Bangladeshi Workers Report Abuses and Violence Against Those Seeking Change



International Labor Rights Forum

New interviews with Bangladeshi garment workers make clear that a climate of fear and intimidation prevails in the country’s industry, two and a half years after the Rana Plaza building collapse and the launch of the first industrial reform programs to address the pervasive fire and structural hazards in Bangladeshi garment factories.

A 100-page report, Our Voices, Our Safety: Bangladeshi Garment Workers Speak Out, published today by the International Labor Rights Forum and based on in-depth interviews with more than 70 workers, shows that workers will not be safe without a voice at work.

“Fire, electrical, and structural safety in garment factories is essential and will save lives,” said Bjorn Claeson, the author of the report. “But these renovations and repairs must be the foundation for additional reforms that address the intimidation and violence that keep workers silent, afraid to voice concerns and put forward solutions to ensure their own safety. A next phase of reforms must instill the lessons that respect for workers is as important to safety as are fire exits, that workers’ perspectives on safety are as important as the findings of building engineers. Without it workers’ lives and health will continue to be in jeopardy.”

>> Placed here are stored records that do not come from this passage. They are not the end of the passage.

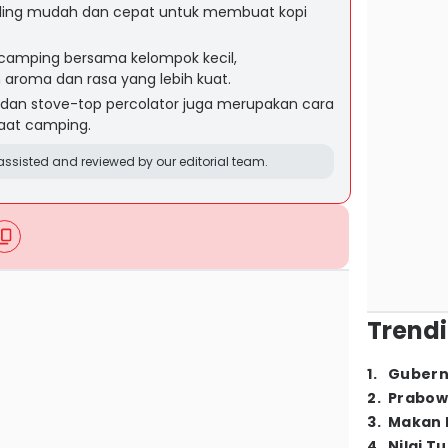
paling mudah dan cepat untuk membuat kopi
 camping bersama kelompok kecil,
aroma dan rasa yang lebih kuat.
 dan stove-top percolator juga merupakan cara
saat camping.
ssisted and reviewed by our editorial team.
Trendi
1
.
Gubern
2
.
Prabow
3
.
Makan B
4
.
Nilai T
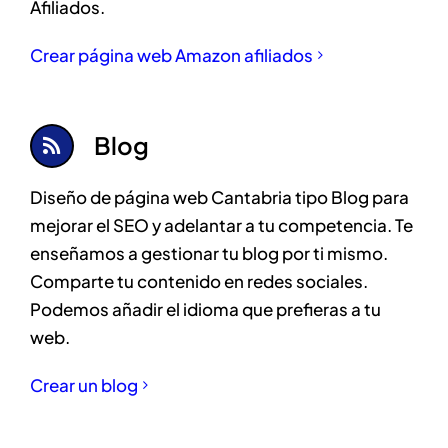
Afiliados.
Crear página web Amazon afiliados
Blog
Diseño de página web Cantabria tipo Blog para
mejorar el SEO y adelantar a tu competencia. Te
enseñamos a gestionar tu blog por ti mismo.
Comparte tu contenido en redes sociales.
Podemos añadir el idioma que prefieras a tu
web.
Crear un blog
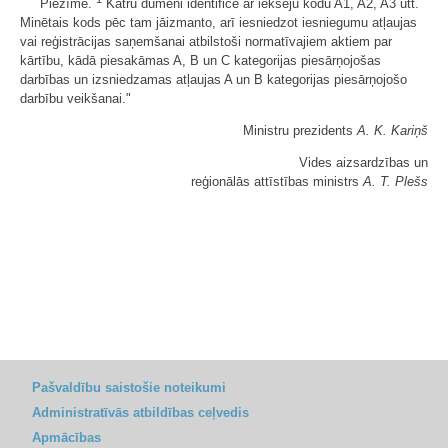
Piezīme.
Katru dūmeni identificē ar iekšēju kodu A1, A2, A3 utt.
Minētais kods pēc tam jāizmanto, arī iesniedzot iesniegumu atļaujas
vai reģistrācijas saņemšanai atbilstoši normatīvajiem aktiem par
kārtību, kādā piesakāmas A, B un C kategorijas piesārņojošas
darbības un izsniedzamas atļaujas A un B kategorijas piesārņojošo
darbību veikšanai."
Ministru prezidents
A. K. Kariņš
Vides aizsardzības un
reģionālās attīstības ministrs
A. T. Plešs
Pašvaldību saistošie noteikumi
Administratīvās atbildības ceļvedis
Apmācības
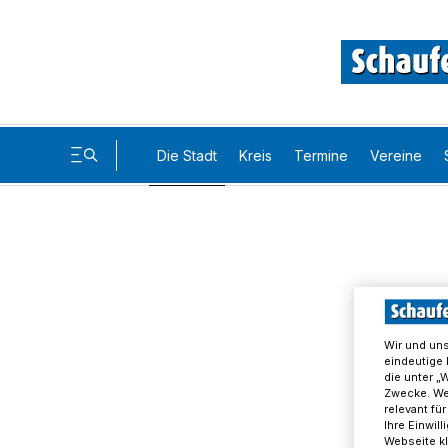
Die Stadt
Kreis
Termine
Vereine
Wir und un
eindeutige 
die unter „
Zwecke. Wen
relevant fü
Ihre Einwil
Webseite kl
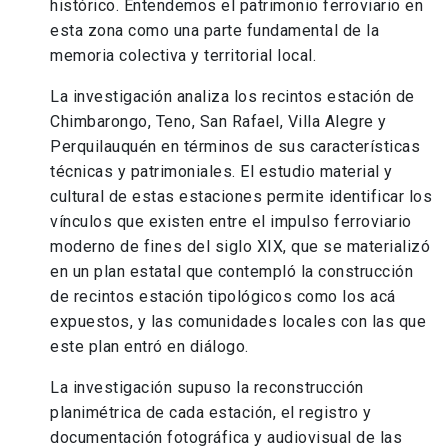
histórico. Entendemos el patrimonio ferroviario en
esta zona como una parte fundamental de la
memoria colectiva y territorial local.
La investigación analiza los recintos estación de
Chimbarongo, Teno, San Rafael, Villa Alegre y
Perquilauquén en términos de sus características
técnicas y patrimoniales. El estudio material y
cultural de estas estaciones permite identificar los
vínculos que existen entre el impulso ferroviario
moderno de fines del siglo XIX, que se materializó
en un plan estatal que contempló la construcción
de recintos estación tipológicos como los acá
expuestos, y las comunidades locales con las que
este plan entró en diálogo.
La investigación supuso la reconstrucción
planimétrica de cada estación, el registro y
documentación fotográfica y audiovisual de las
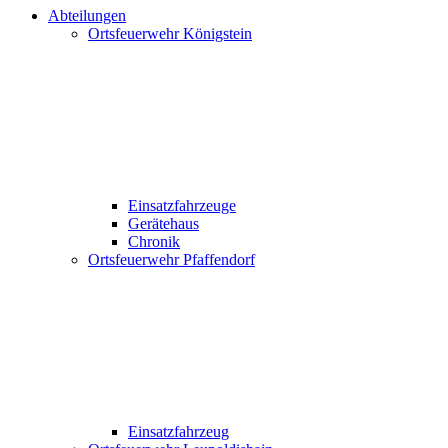
Abteilungen
Ortsfeuerwehr Königstein
Einsatzfahrzeuge
Gerätehaus
Chronik
Ortsfeuerwehr Pfaffendorf
Einsatzfahrzeug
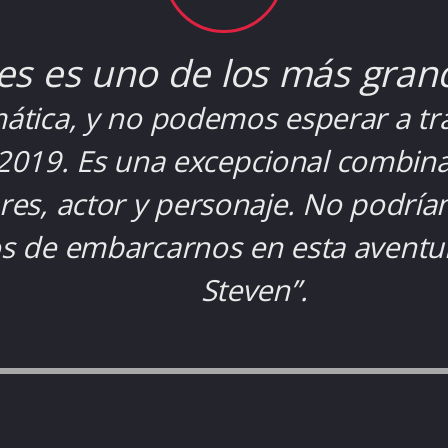
es es uno de los más gran
mática, y no podemos esperar a tra
 2019. Es una excepcional combina
res, actor y personaje. No podrí
 de embarcarnos en esta aventur
Steven”.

“We set out to talk with workers about fire, electrical, and structural safety issues,” said Kalpona Akter, Executive Director of the Bangladesh Center for Worker Solidarity, whose staff conducted most of the worker interviews for the report. “But almost all workers wanted to talk to us about more than the necessary technical repairs and renovations in their factories. This report is an attempt to do justice to their words and to tell the story of safety from the point of view of the workers we interviewed.”

The worker interviews presented in the report describe a chilling web of social relations of intimidation and violence that spans factories and apparel companies, workers’ communities, government agencies, law enforcement, and even their families. Workers report production targets and workloads so high managers prevent them from taking necessary restroom breaks, drinking water, leaving the factory at a reasonable hour, or getting leaves from work to attend to their own or their family members’ medical emergencies. They speak about wages so low they are effectively trapped in abusive conditions, and about sexual harassment and abuse for which the victims are blamed.

“Revealed in the report is a mind-blowing confluence of violence inflicted on the bodies and beings of women workers: intimidation, rape, silencing, harassment, beatings, torture, unsafe buildings, denial of breaks, dismissal of opinions, unequal pay, slave wages,” said Eve Ensler, playwright and activist. “Factory owners, huge corporate chains, retailers and consumers ourselves are all complicit in a system that denies workers their voice and full participation in their own futures and well-being.”

The report finds that the two main industrial reform programs, the Accord on Fire and Building Safety in Bangladesh and the Alliance for Bangladesh Worker Safety, differ markedly in their attention to the social relations that ground the violence and intimidation threatening workers’ safety. Whereas the Accord enables worker organizations to engage as equals in solving safety problems, the Alliance does not provide a meaningful voice to workers or trade unions.

“A core tenant of the occupational health and safety profession is that no factory-level safety program can be effective without the genuine participation of informed, knowledgeable and active workers in identifying and correcting workplace hazards,” said Garrett D. Brown, a Certified Industrial Hygienist and Coordinator of the Maquiladora Health and Safety Support Network. “Bangladesh’s garment factories will not improve unless the women workers in them have a meaningful voice and are protected from retaliation and discrimination.”

“The next phase of safety reforms should build on the progress achieved under the Accord,” said Judy Gearhart, Executive Director of the International Labor Rights Forum. “The goal should be an end to the reprisals against workers who make their voices heard, and a safe working environment where factory owners and managers engage with workers with mutual respect. The Bangladeshi government must register unions according to the law, and investigate and publicly denounce factory owners for using thugs to silence workers through violence and intimidation. Factory owners must adopt a zero-tolerance policy for managers who threaten or inflict violence against workers, and urge the industry associations to do the same toward their members. Apparel brands and retailers must reform their purchasing practices to cease commercial demands that contribute to the silencing of workers, committing instead to prices and delivery times in line with the cost and time of producing goods in compliance with all safety and labor regulations.”